> _What this task involves_:
Print the first line of the data below and every one after it, through the line containing "- teal plastic electrical", exactly as written.

******************************

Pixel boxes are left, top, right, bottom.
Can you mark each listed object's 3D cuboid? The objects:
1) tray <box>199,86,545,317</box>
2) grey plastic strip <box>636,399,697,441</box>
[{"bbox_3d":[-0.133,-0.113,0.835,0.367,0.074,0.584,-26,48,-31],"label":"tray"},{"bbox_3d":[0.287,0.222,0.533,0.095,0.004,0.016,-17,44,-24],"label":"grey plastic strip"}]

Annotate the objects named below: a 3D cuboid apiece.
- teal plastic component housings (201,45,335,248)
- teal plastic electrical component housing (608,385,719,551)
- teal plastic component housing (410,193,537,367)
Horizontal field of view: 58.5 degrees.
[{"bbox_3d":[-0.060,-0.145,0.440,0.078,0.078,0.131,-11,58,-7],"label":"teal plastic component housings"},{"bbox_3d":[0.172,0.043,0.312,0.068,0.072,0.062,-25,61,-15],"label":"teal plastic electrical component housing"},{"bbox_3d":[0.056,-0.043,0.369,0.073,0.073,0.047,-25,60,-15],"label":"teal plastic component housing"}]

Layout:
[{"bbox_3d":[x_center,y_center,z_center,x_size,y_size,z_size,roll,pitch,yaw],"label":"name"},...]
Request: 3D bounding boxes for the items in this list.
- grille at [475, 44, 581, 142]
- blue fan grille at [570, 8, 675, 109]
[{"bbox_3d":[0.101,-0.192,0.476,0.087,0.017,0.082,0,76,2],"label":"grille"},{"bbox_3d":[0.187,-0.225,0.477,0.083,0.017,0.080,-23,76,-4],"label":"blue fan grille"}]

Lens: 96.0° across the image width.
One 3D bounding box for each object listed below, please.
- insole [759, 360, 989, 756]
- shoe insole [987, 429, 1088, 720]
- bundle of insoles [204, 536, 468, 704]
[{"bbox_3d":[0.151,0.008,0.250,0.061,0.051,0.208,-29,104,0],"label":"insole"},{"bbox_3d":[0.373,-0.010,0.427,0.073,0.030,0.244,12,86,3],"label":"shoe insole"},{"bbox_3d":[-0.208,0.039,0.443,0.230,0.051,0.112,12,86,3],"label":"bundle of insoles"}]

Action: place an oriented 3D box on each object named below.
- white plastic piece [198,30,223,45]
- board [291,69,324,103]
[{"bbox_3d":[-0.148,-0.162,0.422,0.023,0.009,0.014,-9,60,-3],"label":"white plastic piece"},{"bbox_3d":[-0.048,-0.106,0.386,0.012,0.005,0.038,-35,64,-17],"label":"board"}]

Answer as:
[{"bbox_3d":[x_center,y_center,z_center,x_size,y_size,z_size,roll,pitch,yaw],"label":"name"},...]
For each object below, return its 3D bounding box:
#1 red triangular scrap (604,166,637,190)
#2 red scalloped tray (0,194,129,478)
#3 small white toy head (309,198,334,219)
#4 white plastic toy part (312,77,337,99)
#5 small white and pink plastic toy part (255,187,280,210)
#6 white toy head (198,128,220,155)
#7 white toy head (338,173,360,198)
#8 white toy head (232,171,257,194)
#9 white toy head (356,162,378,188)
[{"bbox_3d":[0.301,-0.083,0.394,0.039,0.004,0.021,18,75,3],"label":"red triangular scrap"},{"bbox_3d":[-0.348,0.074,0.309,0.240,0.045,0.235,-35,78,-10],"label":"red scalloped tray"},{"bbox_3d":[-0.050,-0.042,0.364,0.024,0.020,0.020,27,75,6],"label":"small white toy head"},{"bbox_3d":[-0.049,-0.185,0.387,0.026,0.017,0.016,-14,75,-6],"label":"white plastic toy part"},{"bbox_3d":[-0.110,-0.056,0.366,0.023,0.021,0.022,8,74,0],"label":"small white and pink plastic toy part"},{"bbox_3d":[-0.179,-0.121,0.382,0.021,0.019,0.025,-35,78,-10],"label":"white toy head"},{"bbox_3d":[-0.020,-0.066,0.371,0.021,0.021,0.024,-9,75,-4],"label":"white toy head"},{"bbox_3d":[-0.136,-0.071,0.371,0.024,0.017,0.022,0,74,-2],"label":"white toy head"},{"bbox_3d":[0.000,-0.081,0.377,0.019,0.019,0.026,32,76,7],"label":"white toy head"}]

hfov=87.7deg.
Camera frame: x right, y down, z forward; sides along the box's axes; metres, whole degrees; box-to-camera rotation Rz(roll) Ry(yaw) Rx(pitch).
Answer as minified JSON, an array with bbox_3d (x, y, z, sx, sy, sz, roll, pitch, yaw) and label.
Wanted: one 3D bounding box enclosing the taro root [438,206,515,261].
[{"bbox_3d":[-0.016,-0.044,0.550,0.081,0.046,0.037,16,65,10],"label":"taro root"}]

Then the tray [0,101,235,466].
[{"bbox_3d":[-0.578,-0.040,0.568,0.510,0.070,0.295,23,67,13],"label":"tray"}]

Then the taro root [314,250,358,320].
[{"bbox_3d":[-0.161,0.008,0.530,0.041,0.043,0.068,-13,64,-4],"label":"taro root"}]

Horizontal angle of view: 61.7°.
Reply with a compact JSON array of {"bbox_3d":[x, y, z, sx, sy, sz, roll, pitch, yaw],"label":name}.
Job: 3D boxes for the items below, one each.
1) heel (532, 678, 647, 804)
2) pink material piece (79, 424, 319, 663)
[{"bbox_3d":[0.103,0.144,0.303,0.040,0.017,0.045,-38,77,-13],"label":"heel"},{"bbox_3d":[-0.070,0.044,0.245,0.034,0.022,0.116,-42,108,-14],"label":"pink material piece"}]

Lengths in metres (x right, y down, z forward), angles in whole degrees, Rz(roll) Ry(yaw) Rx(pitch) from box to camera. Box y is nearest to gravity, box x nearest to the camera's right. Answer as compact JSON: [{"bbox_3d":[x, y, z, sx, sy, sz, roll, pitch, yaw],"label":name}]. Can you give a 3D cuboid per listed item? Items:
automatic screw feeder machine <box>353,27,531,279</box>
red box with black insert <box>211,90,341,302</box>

******************************

> _Solution for this task_:
Pixel boxes are left, top, right, bottom.
Can you mark each listed object's 3D cuboid? The objects:
1) tray <box>199,86,545,317</box>
2) grey plastic strip <box>636,399,697,441</box>
[{"bbox_3d":[-0.133,-0.113,0.835,0.367,0.074,0.584,-26,48,-31],"label":"tray"},{"bbox_3d":[0.287,0.222,0.533,0.095,0.004,0.016,-17,44,-24],"label":"grey plastic strip"}]

Annotate the objects named below: a 3D cuboid apiece.
- teal plastic component housings (201,45,335,248)
- teal plastic electrical component housing (608,385,719,551)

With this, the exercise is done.